Nodejs and SQL server were used as a backend in old version. We are migrating to Python and clickhouse to improve the performance of application.
Responsibilities:
Involved in Design and Development of technical specifications using python API’s.
Wrote Tornado filters and developed REST API CRUD operations
Creating SQLs for each API to get the data from clickhouse.
Integrating SQLs with API’s
Bug fixing
PROJECT: Prizm (web development)
Project Description:
In this project we are developing a new version 2.0 of data visualization tool having a lot of new features along with existing one for client our client.
Responsibilities:
Involved in Design and Development of technical specifications using python API’s.
Wrote Tornado filters and developed REST API CRUD operations
Creating SQLs for each API to get the data from clickhouse.

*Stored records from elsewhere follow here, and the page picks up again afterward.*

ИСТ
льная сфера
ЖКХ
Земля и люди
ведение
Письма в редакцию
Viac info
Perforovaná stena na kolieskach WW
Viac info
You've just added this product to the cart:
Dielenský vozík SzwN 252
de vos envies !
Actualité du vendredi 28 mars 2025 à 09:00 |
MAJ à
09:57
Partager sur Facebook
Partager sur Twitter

Integrating SQLs with API’s
Bug fixing
Gyansys Infotech (Bangalore)
PROJECT: Kudu migration
Project Description:
This was a big data project in which we migrated an existing pyspark scripts which were using hive tables to pyspark with apache kudu along with that we created more new modules based on business requirement.
Responsibilities:
Created new pipelines to get or dump the data into apache kudu instead of hive tables.

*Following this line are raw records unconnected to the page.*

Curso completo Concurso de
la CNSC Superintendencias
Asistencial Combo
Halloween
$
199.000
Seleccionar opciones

Modified existing scripts for kudu migration.
Created new scripts based on new requirements
Testing the application.
Monitoring the lineage through spark engine.
Infosys(Bangalore)
Worked as Analyst in Infosys Limited (12/2021 – 02/2020).

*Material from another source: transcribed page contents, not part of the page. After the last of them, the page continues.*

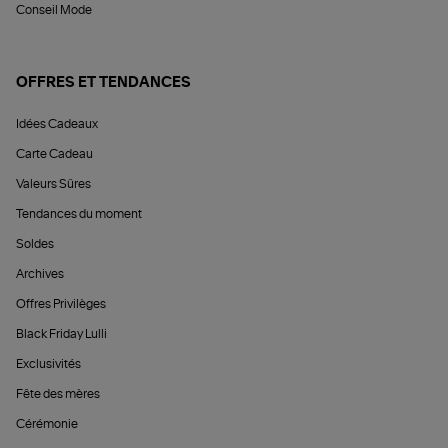
Conseil Mode
OFFRES ET TENDANCES
Idées Cadeaux
Carte Cadeau
Valeurs Sûres
Tendances du moment
Soldes
Archives
Offres Privilèges
Black Friday Lulli
Exclusivités
Fête des mères
Cérémonie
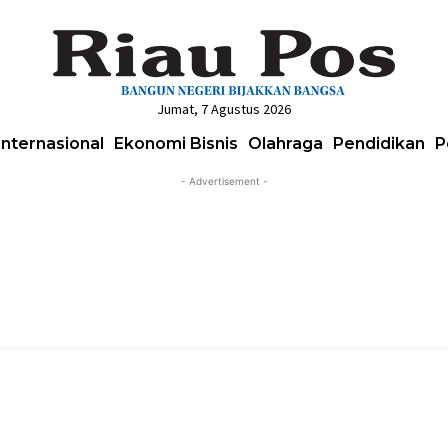
Jumat, 7 Agustus 2026
Internasional
Ekonomi Bisnis
Olahraga
Pendidikan
P
- Advertisement -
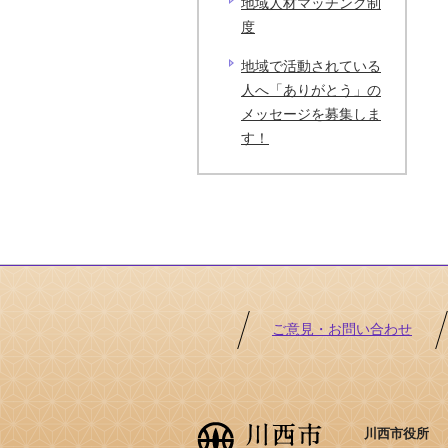
地域人材マッチング制
度
地域で活動されている
人へ「ありがとう」の
メッセージを募集しま
す！
ご意見・お問い合わせ
川西市役所 ［法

PROJECT : Sales Reporting Migration
Project Description:
Sales Reporting Migration Project is a migration project of US insurance company. In this we are migrating the ETL process of one of business domain of NM called Sales Reporting from ETL to Spark engine. After completion of this project all ETL flow will occur in Spark only.
Responsibilities:
Involved in Design and Development of technical specifications using Spark technology.
Involved in Creating RDDs and dataframe.
Written spark execution in Python.
Monitoring the lineage through spark engine.
Project Name: PF EDM (Process Factory Enterprise Data Model)
Environment: Hadoop, Hive, Sqoop, Oozie and Linux
Project Description
The purpose of the project is to perform the analysis on the Effectiveness and validity of controls and to store terabytes of log information generated by the source providers as part of the analysis and extract meaningful information out of it. The solution is based on the open-source Big Data software Hadoop. The data will be stored in Hadoop file system and processed using Map Reduce jobs, which intern includes getting the raw data, process the data to obtain controls and redesign/change history information, extract various reports out of the controls history and Export the information for further processing.
Roles and Responsibilities
Involved in Design and Development of technical specifications using Hadoop technology.
Involved in moving all log files generated from various sources to HDFS for further processing.
Created Hive tables to store the processed results in a tabular format.
Monitoring Hadoop scripts which take the input from HDFS and load the data into Hive.
Academic Qualifications
B.TECH (Mechanical Engineering)
Maharishi Markandeshwar University – CGPA 8.5 (Top 10% of the batch) 2012 - 2016
HBSE (12TH): DAV SR.SEC SCHOOL - 82% 2011
HBSE (10TH): MERRY GOLID HIGH SCHOOL - 82% 2009
Accomplishments
Received an appreciation from onsite for delivering efficient solution before deadline.Inter-college Cricket player, finalist in inter DC Cricket Tournament.